Music: Muse- The 2nd Law
James Hansen takes on Muse’s latest schizophrenic LP and commends them for their bravery, despite a few misfires.

About 55 seconds into ‘Animals’, Matt Bellamy sings an insidious boardroom mantra: “Analyse… Advertise… Expand…” The 2nd Law, though, follows this trend: a paralysing dubstep trailer detailing thermodynamics followed by what is an unmistakable widening of Muse’s already Ulysses-esque horizons. Retention of bombast and the introduction of new musical energies (thus preventing the entropy that The 2nd Law discusses) would be a fitting showcase for Matt Bellamy, Chris Wolstenhome and Dom Howard’s unquestionable talents, proven as it is on few tracks.
‘Panic Station’ carries an undeniably Flea-like groove, channelling the Chillis at their bass-slapping, rapturous best with Bellamy’s vocal flourishes and a horn section completing a glorious, exuberant demonstration of just what Muse can do on form. ‘Madness’ is a beautiful crescendo of acceptance of love’s irrationality, as Bellamy croons that he has “finally realised what you mean” over an electronic bass dub before giving way to a linear, jerky guitar solo, airy backing vocals and a final, desperate wail loaded with genuine yearning.

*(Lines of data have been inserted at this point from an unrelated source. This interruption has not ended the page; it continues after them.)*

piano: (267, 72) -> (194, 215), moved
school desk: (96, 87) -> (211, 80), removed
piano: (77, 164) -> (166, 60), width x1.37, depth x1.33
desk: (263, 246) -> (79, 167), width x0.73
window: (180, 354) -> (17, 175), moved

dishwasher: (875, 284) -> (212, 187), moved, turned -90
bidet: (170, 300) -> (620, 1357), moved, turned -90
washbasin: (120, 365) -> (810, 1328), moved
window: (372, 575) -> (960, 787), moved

This is without doubt a swelling, pulsating album at its finest points, channelling the rugged grandeur of the sublime and almost makes up for Muse’s lazy headbangs to Led Zeppelin (Muse don’t do nods) on the James Bond-esque ‘Supremacy.’ These moments do not cover for the frankly boring middle section of the album: a potent example of Muse resting on their admittedly titanic laurels.

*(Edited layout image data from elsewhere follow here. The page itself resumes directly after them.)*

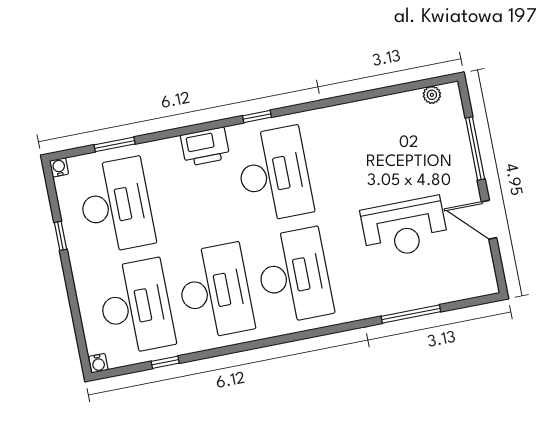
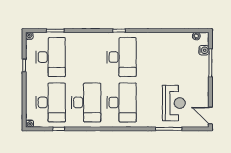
water cooler: (455, 123) -> (204, 50), added
printer: (205, 147) -> (94, 39), removed
door: (489, 220) -> (210, 116), moved
reception desk: (404, 228) -> (174, 103), moved, turned -90

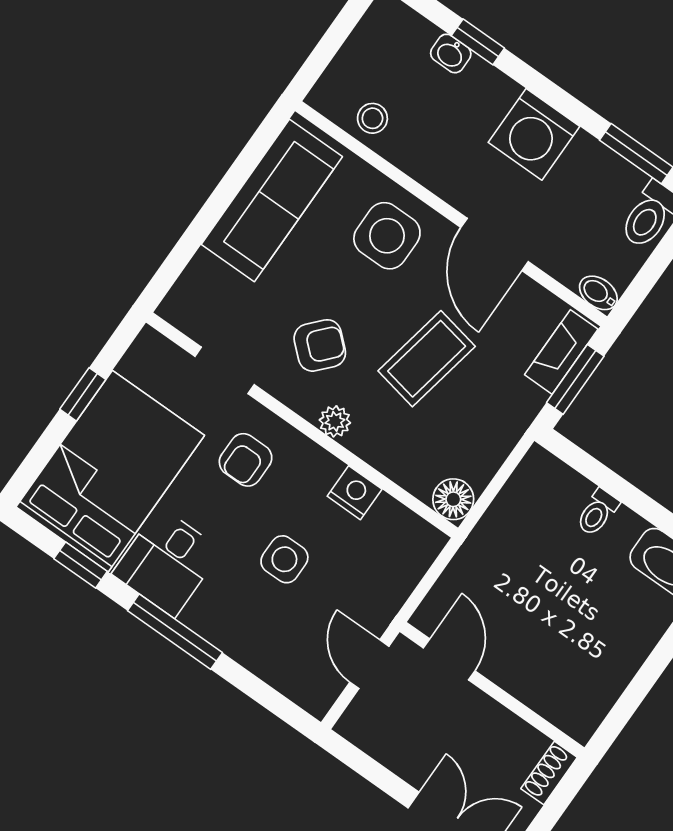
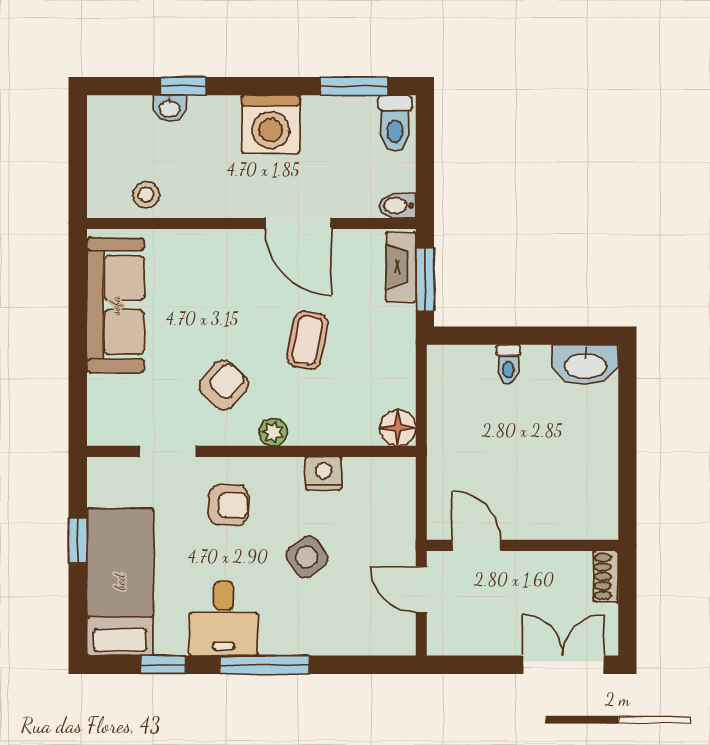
side table: (387, 236) -> (216, 272), removed
coffee table: (427, 359) -> (307, 340), width x0.73, depth x0.77
armchair: (246, 460) -> (228, 505), turned -89
bed: (110, 471) -> (120, 582), width x0.67
side table: (284, 559) -> (307, 557), turned -35

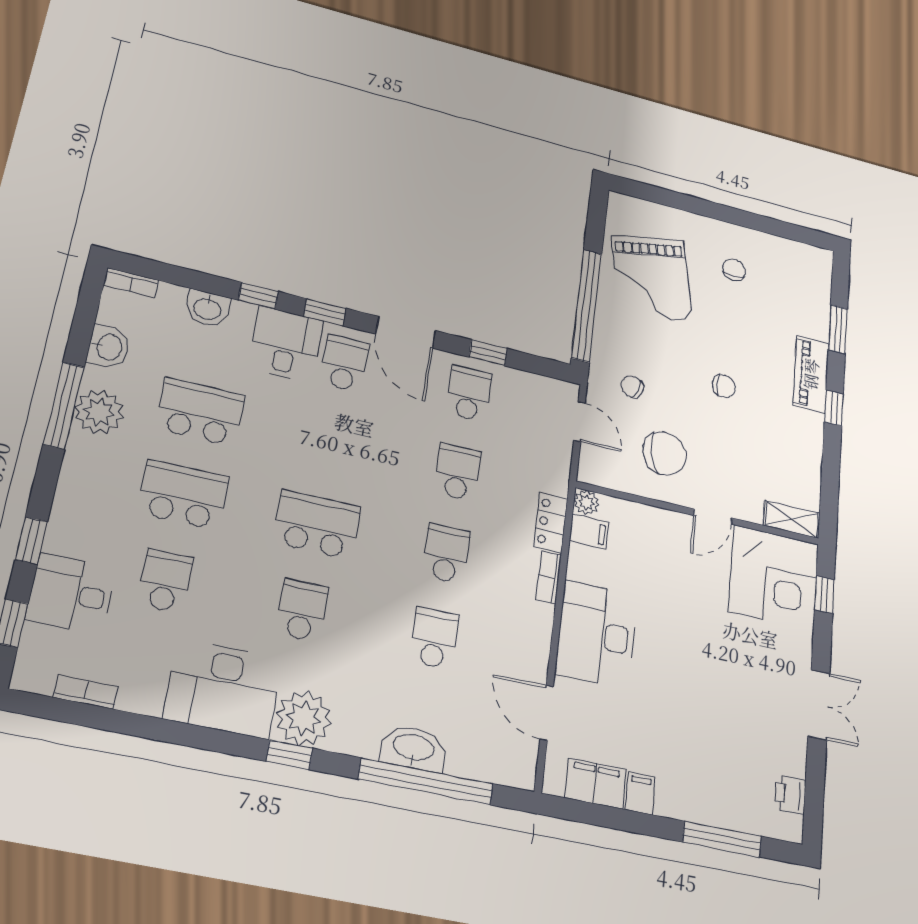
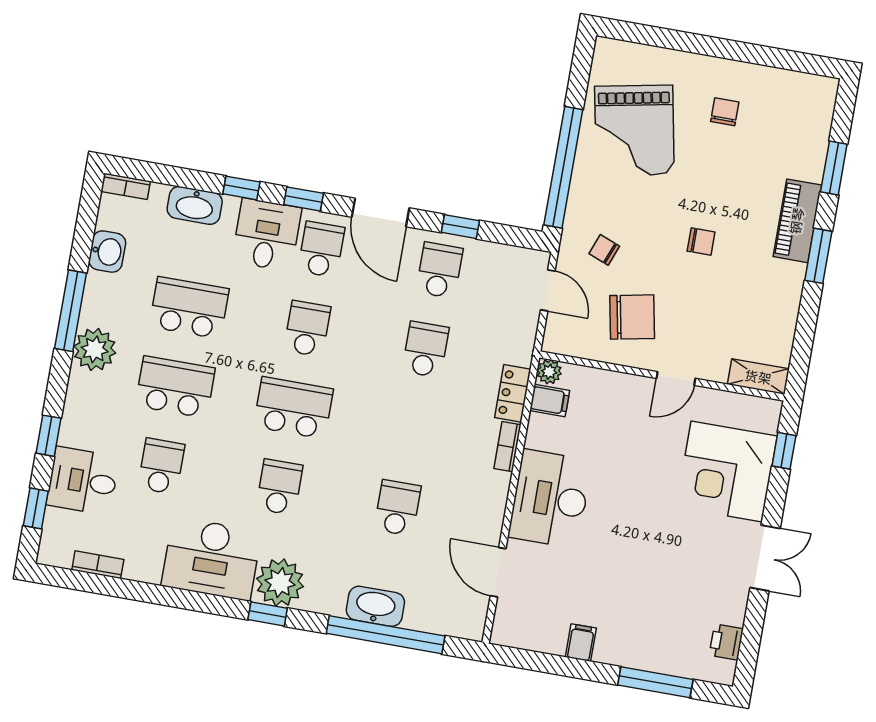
washbasin: (207, 308) -> (195, 205), width x1.38
window: (834, 408) -> (818, 256), width x1.50
plant: (99, 412) -> (95, 349), moved
school desk: (446, 553) -> (307, 329), moved
corner desk: (774, 577) -> (727, 471), moved, turned 90
filing cabinet: (595, 783) -> (539, 634), removed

These are songs devoid of development and nuance, qualities which Muse so frequently display on a grandiose scale. The pair of closing tracks are more successful experiments than the ‘Exogenesis’ denouement to The Resistance, with that dub drop in the former and a bell-like piano motif in the latter allowing Bellamy to tick off those final two boxes on his genre-bending clipboard.

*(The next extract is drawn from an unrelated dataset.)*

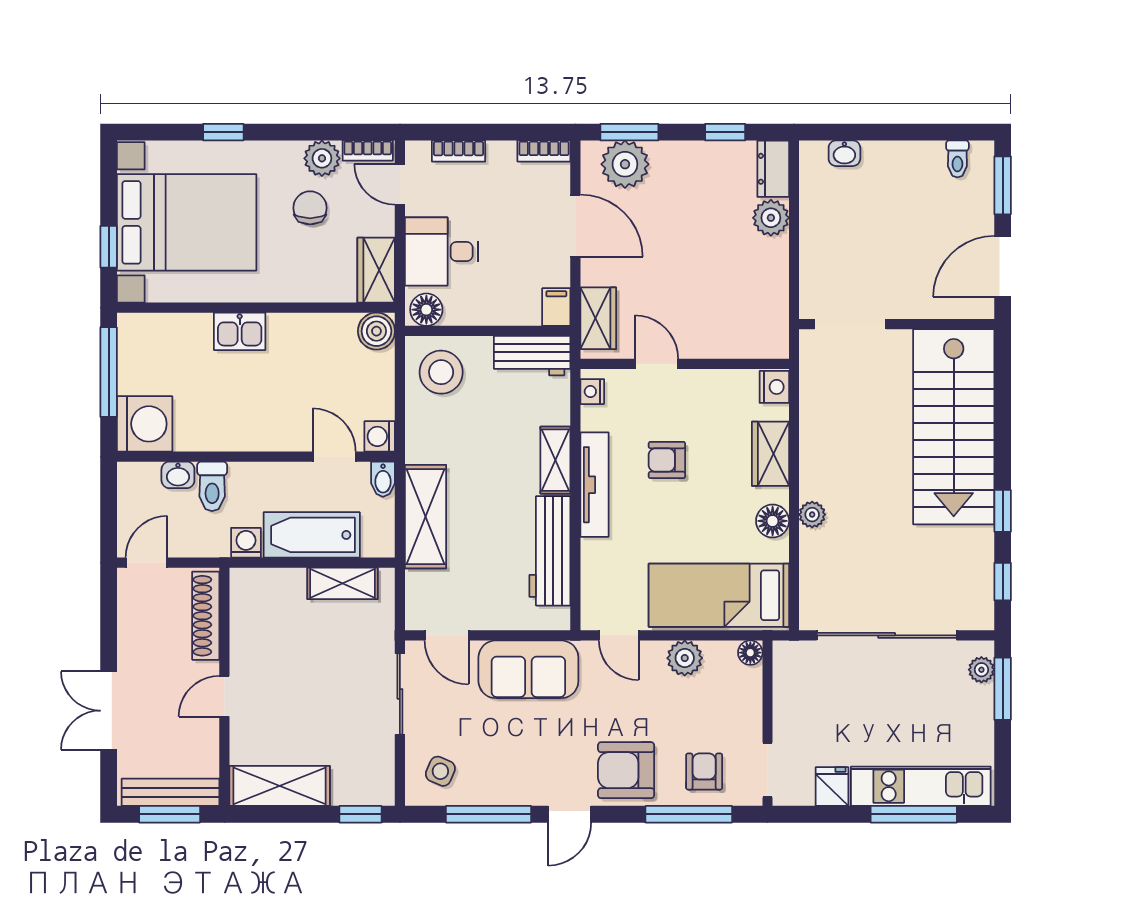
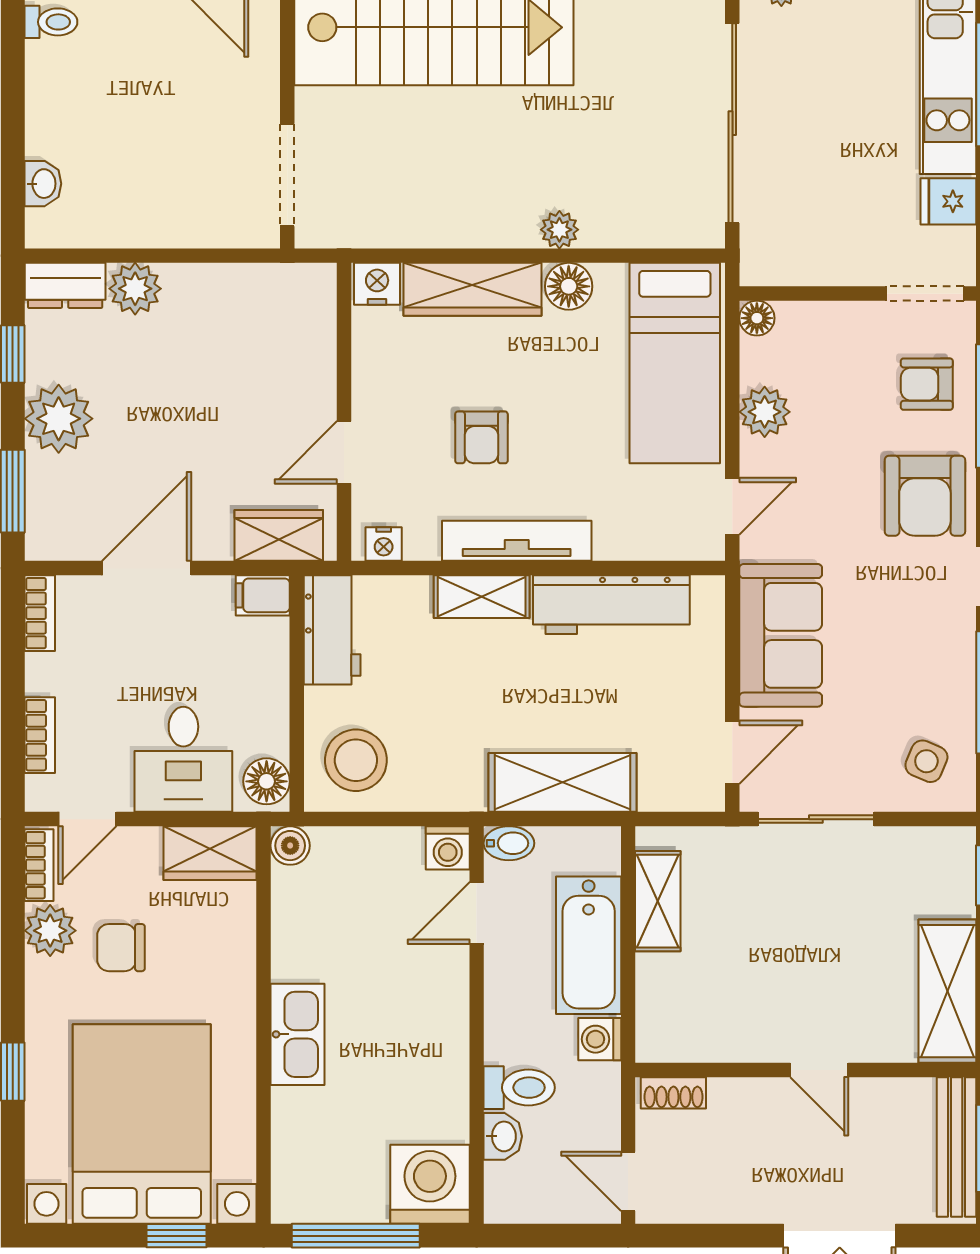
plant: (625, 164) -> (59, 419), moved
kitchen sink: (240, 331) -> (297, 1034), width x1.38
boiler: (376, 331) -> (290, 846), width x0.73, depth x0.73
wardrobe: (770, 454) -> (473, 289), width x1.50
shoe rack: (206, 616) -> (673, 1093), width x0.51, depth x0.81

The 2nd Law does prove that Muse can resist musical entropy: there are fanfares of true inspiration, and the sheer magnificence and scale is sublime. But, considering that the sheer amplitude of the ambition here invites insufficient attention to detail, it is hard to suggest that Muse will never bow to musical entropy without revisiting what has made them the force that they are.